ICC Note: As the Islamic State continues their campaign of violence, hundreds of Assyrian Christians are taking up arms to reclaim their towns. Over 2,000 have signed up to fight, but it unclear yet whether they will have the funding to equip and train that many. Approximately 500 individuals, mostly Assyrian, will be trained this month. This new Christian militia is currently hoping for American assistance for financial support and military training.
By Nour Malas
02/04/2015 Iraq (Wall Street Journal) – Hundreds of Christian men are picking up rifles for the first time at a former U.S. military facility in the hills of northeast Iraq and training to reclaim their towns from Islamic State militants who stormed the country last year.

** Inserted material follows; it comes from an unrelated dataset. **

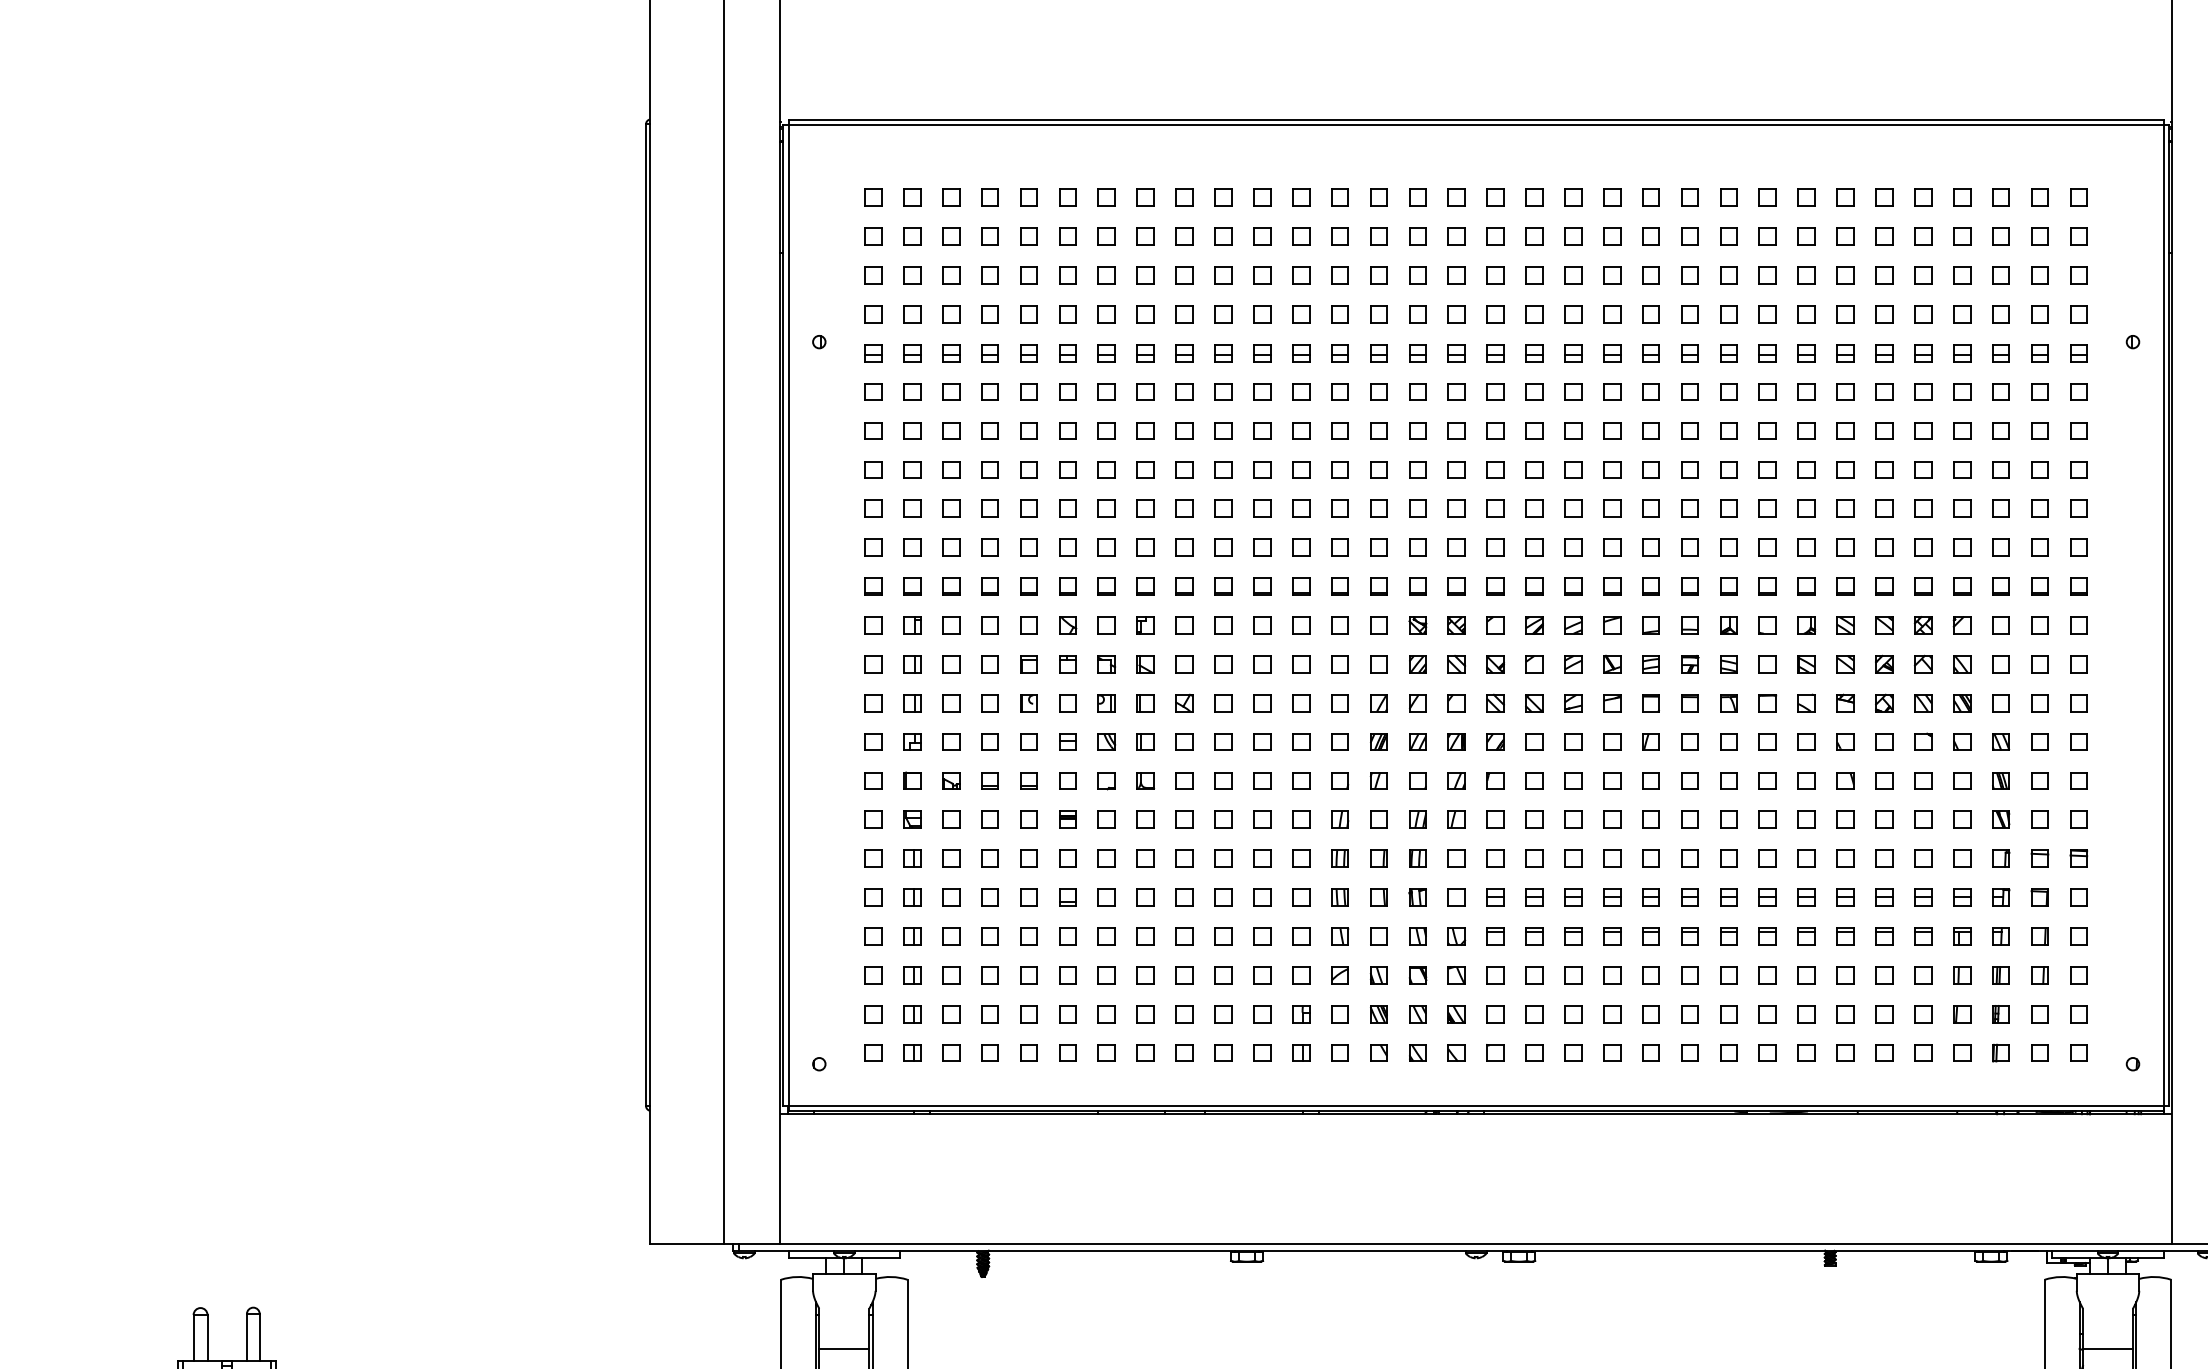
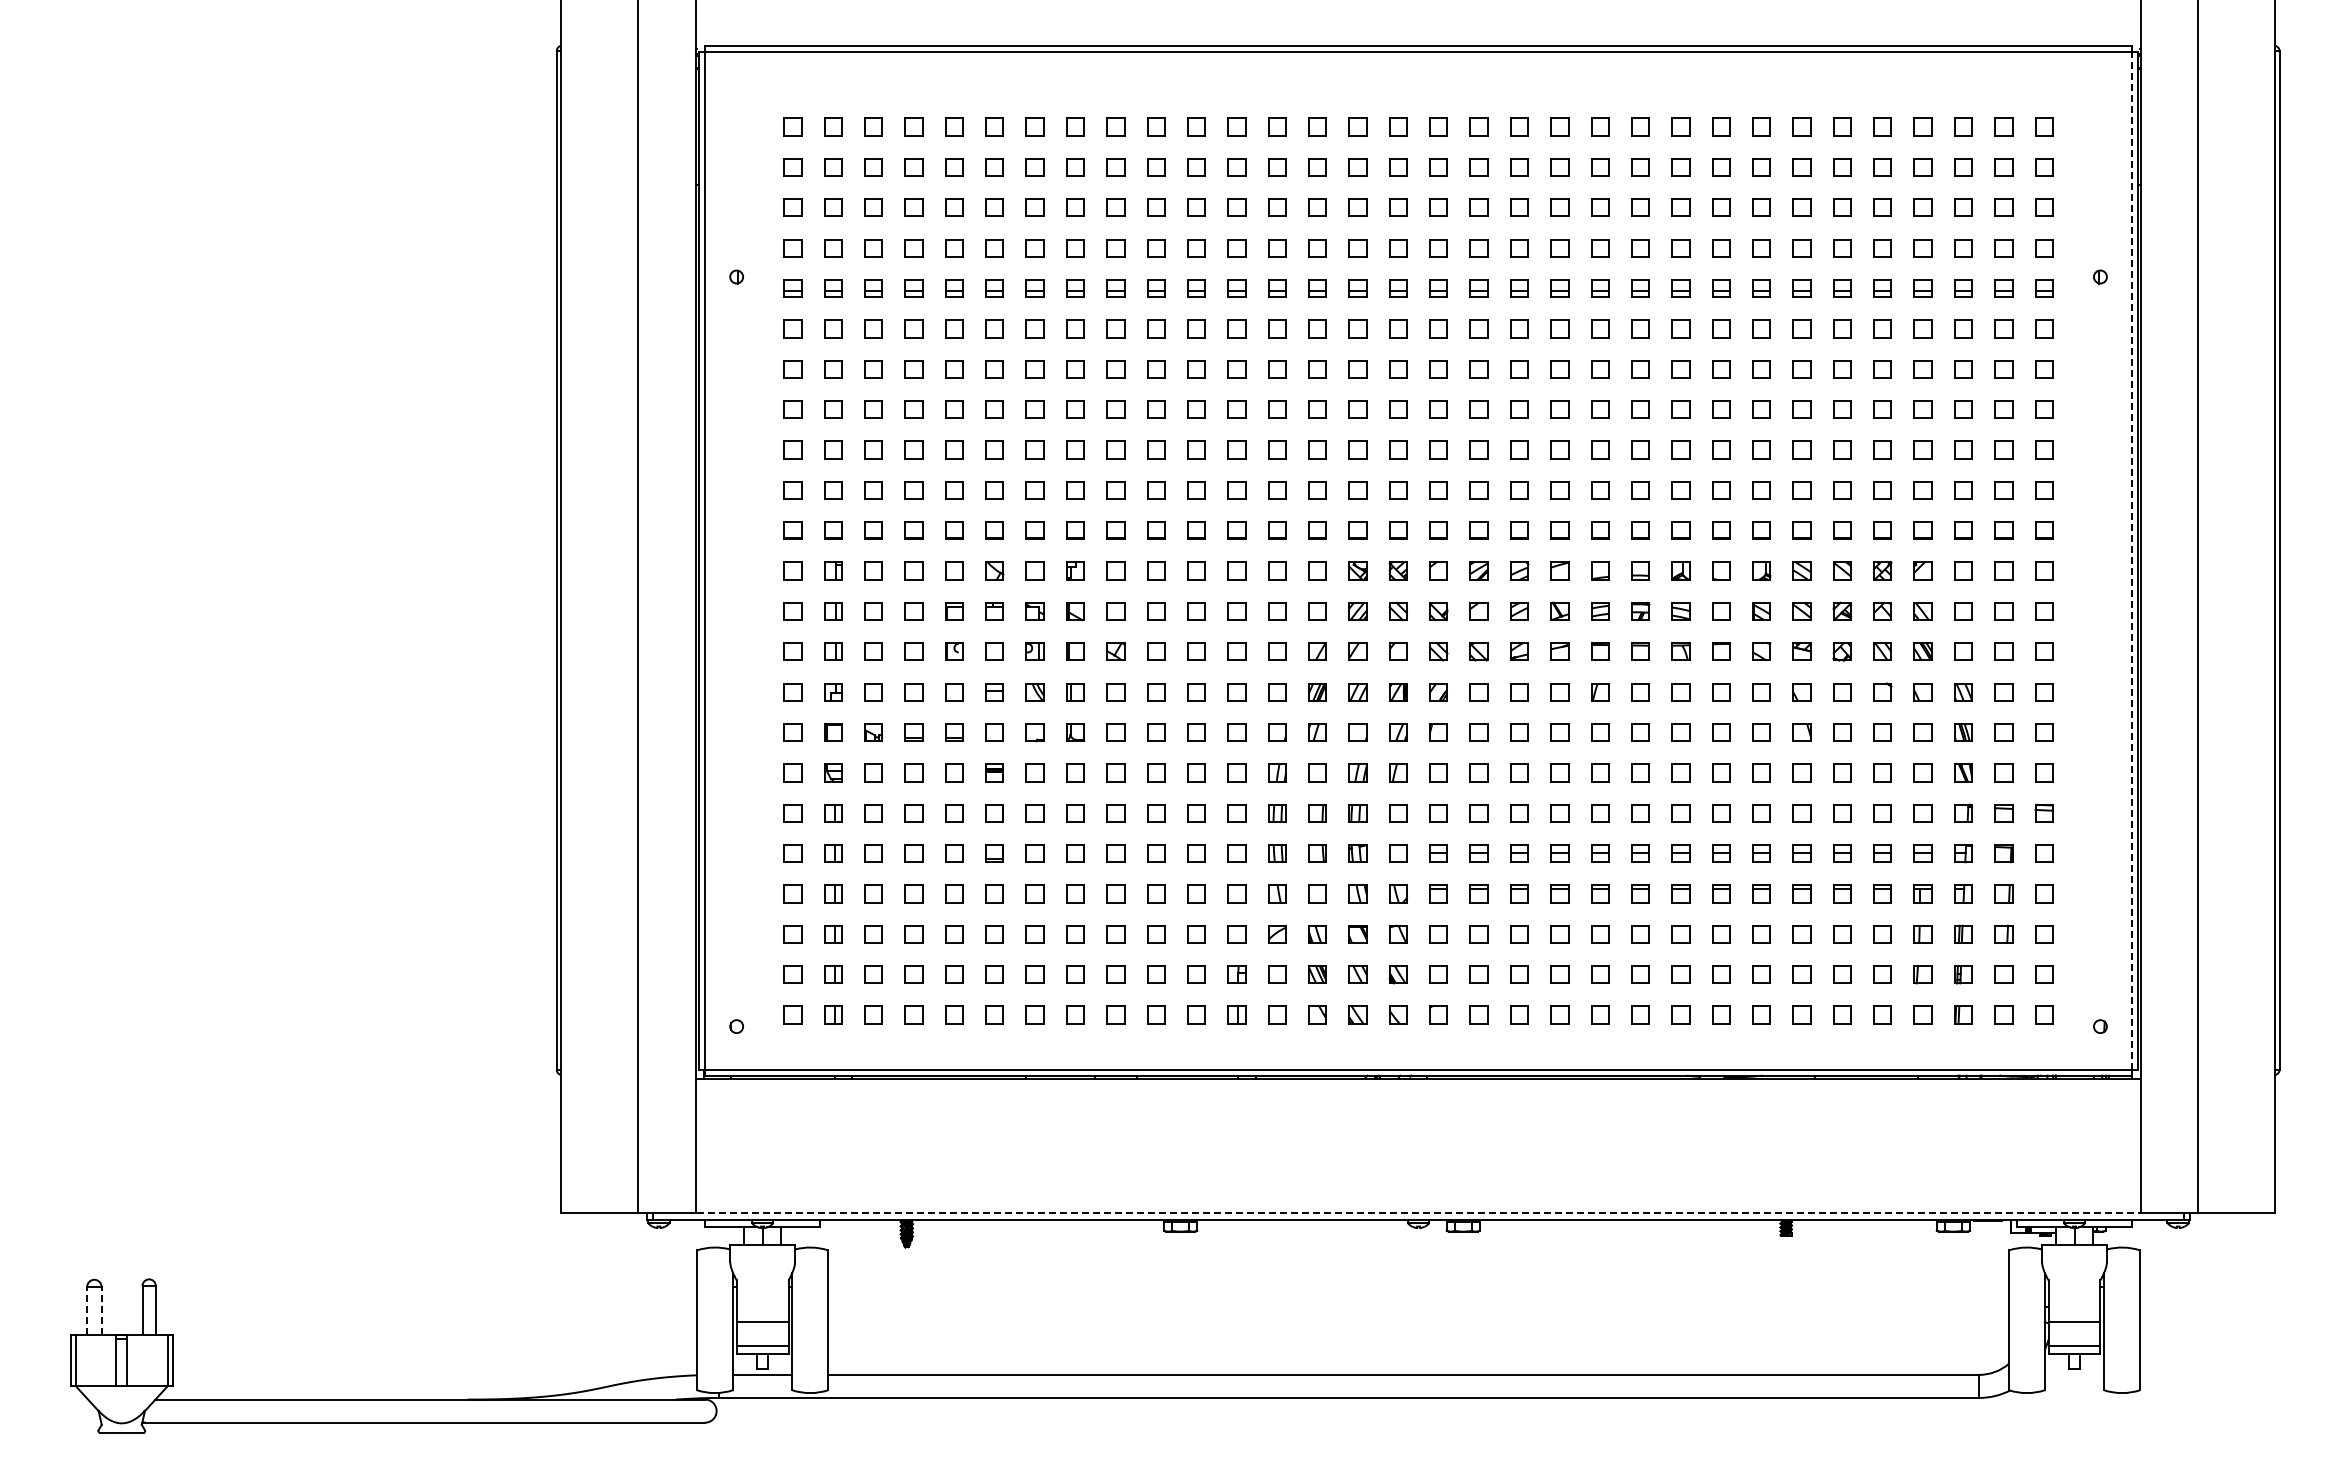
line: (2163, 615) -> (2132, 560), solid -> dashed
line: (1477, 1244) -> (1419, 1213), solid -> dashed
line: (193, 1337) -> (87, 1310), solid -> dashed
line: (207, 1337) -> (101, 1310), solid -> dashed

Fresh recruits to a new Iraqi Christian militia said their families were abandoned to militants by government forces last summer and they seek to create a force that will keep their towns and villages safe even after Islamic State is defeated. “I want to defend our own lands, with our own force,” said Nasser Abdullah, 26 years old, who is helping lead younger recruits in training.
Sunni neighbors in nearby villages, the recruits said, supported the Sunni extremists of Islamic State as militants seized one Christian village after another in the Nineveh plains, where Iraqi Christians and other minorities live.
As Islamic State fighters advanced, Kurdish forces assigned to the region fled under attack, leaving exposed vulnerable communities.
“Those who betrayed us won’t be allowed to live among us,” said Firas Metr, a 27-year-old electrician and recruit with no military experience. “We need to protect ourselves, now and in the future.”
Some 30,000 Christians have since fled the Nineveh plains. Just one Christian town there, Al Qosh, and three smaller villages remain free. Across Iraq, more than 150,000 Christians have been displaced since Islamic State began its rampage, according to Iraqi Christian community leaders.
More than 2,000 men have signed up to fight, but it wasn’t clear whether they could afford to train them all. Organizers hope the U.S. will help.